Circana analyst Mat Piscatella has long been a reliable source for a view of the games industry sales in the United States, and last year, Piscatella noted that spending on video game subscription services in the US have “stalled.”
A month short of a year since that report, he reaffirms what he said last year, with March 2024 numbers showing subscription service spending has grown by 1% compared to April 2023. In April 2023, it had grown 2% from the year before.
Subscription services in video games haven’t exactly catapulted to the forefront of the industry compared to how streaming and subscription services dominate movies and tv. These services however are still prominent, particularly due to the features that are core to playing games in many ways being tied to these services on consoles.
https://twitter.com/MatPiscatella/status/1787873505092202867?s=19
You can’t play games online without being subscribed to that platform holders subscription service. But while there are millions of players who play multiplayer games and pay for these services, there are still millions more who just ignore them.
Players that don’t want these services are clear in that by not paying for them. No matter the deals these service holders make to bring games to the service to try and justify their increasing cost, nothing is really moving the needle.

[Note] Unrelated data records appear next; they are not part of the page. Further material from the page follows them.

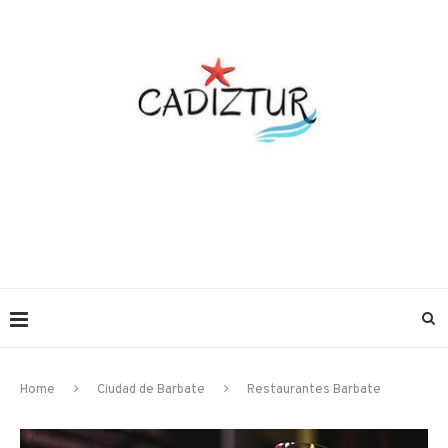
Home
Ciudad de Barbate
Restaurantes Barbate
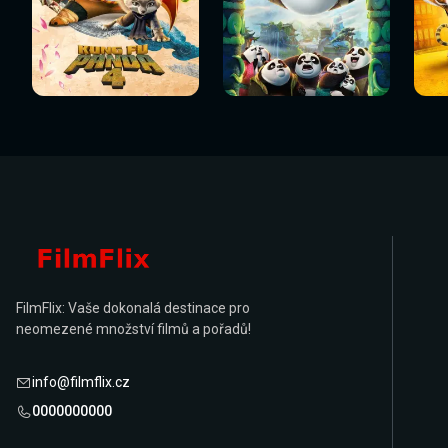
Sledovat
Sledovat
Sledovat nyní
Sledovat nyní
Sl
nyní
nyní
FilmFlix: Vaše dokonalá destinace pro
neomezené množství filmů a pořadů!
info@filmflix.cz
0000000000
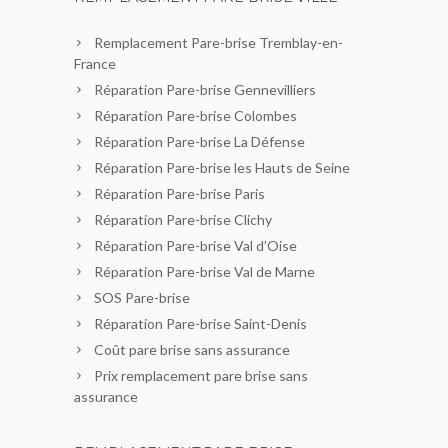
Remplacement Pare-brise Tremblay-en-
France
Réparation Pare-brise Gennevilliers
Réparation Pare-brise Colombes
Réparation Pare-brise La Défense
Réparation Pare-brise les Hauts de Seine
Réparation Pare-brise Paris
Réparation Pare-brise Clichy
Réparation Pare-brise Val d’Oise
Réparation Pare-brise Val de Marne
SOS Pare-brise
Réparation Pare-brise Saint-Denis
Coût pare brise sans assurance
Prix remplacement pare brise sans
assurance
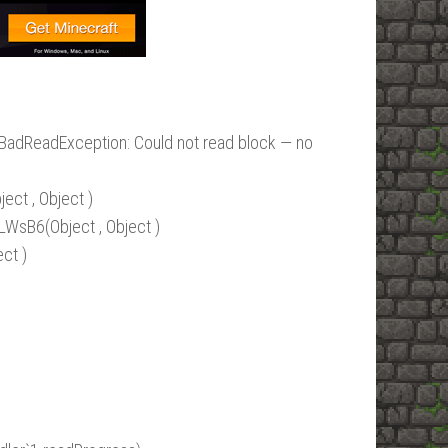
ip.BadReadException: Could not read block — no
t , Object )
sB6(Object , Object )
ct )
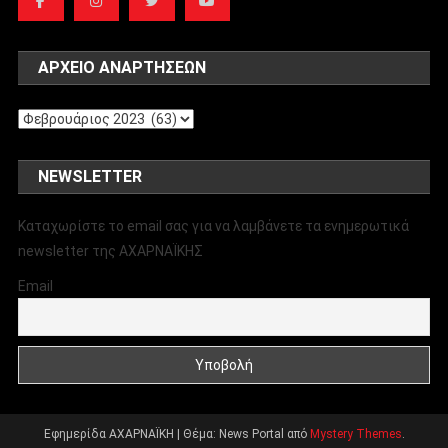
ΑΡΧΕΊΟ ΑΝΑΡΤΉΣΕΩΝ
Αρχείο
αναρτήσεων
NEWSLETTER
Καταχωρίστε το email σας για να λαμβάνετε τα ενημερωτικά
newsletter της ΑΧΑΡΝΑΪΚΗΣ
Email
Εφημερίδα ΑΧΑΡΝΑΪΚΗ
|
Θέμα: News Portal από
Mystery Themes
.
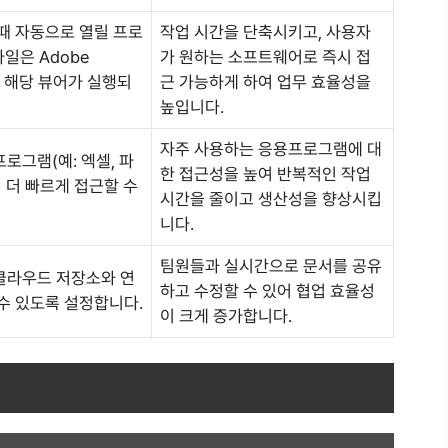
때 자동으로 열릴 프로
작업 시간을 단축시키고, 사용자
파일은 Adobe
가 원하는 소프트웨어로 즉시 접
로 해당 뷰어가 실행되
근 가능하게 하여 업무 효율성을
높입니다.
자주 사용하는 응용프로그램에 대
로그램(예: 엑셀, 파
한 접근성을 높여 반복적인 작업
 더 빠르게 접근할 수
시간을 줄이고 생산성을 향상시킵
니다.
팀원들과 실시간으로 문서를 공유
클라우드 저장소와 연
하고 수정할 수 있어 협업 효율성
수 있도록 설정합니다.
이 크게 증가합니다.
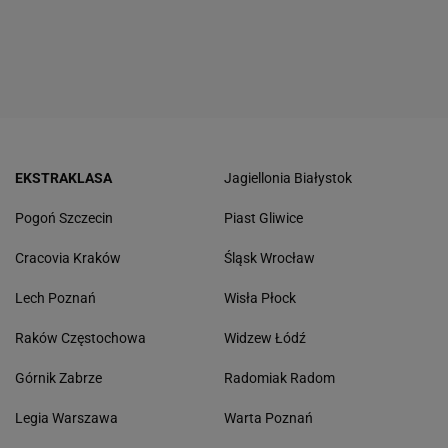
EKSTRAKLASA
Jagiellonia Białystok
Pogoń Szczecin
Piast Gliwice
Cracovia Kraków
Śląsk Wrocław
Lech Poznań
Wisła Płock
Raków Częstochowa
Widzew Łódź
Górnik Zabrze
Radomiak Radom
Legia Warszawa
Warta Poznań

It’s an interesting observation to note, particularly off the back of Microsoft shuttering four studios, including Tango Gameworks, who released Hi-Fi Rush into a subscription service, and Xbox previously claimed it had been a success by all key metrics.
So if even studios who are meant to round out these subscription services and do so very well aren’t safe, what will the impact of stalled subscription service growth be?
Is part of the impact these studio closures? Is it the removal of even first-party games, as we’ve seen with Horizon Zero Dawn potentially leaving the game catalog for PS Plus Extra and higher tier subscribers?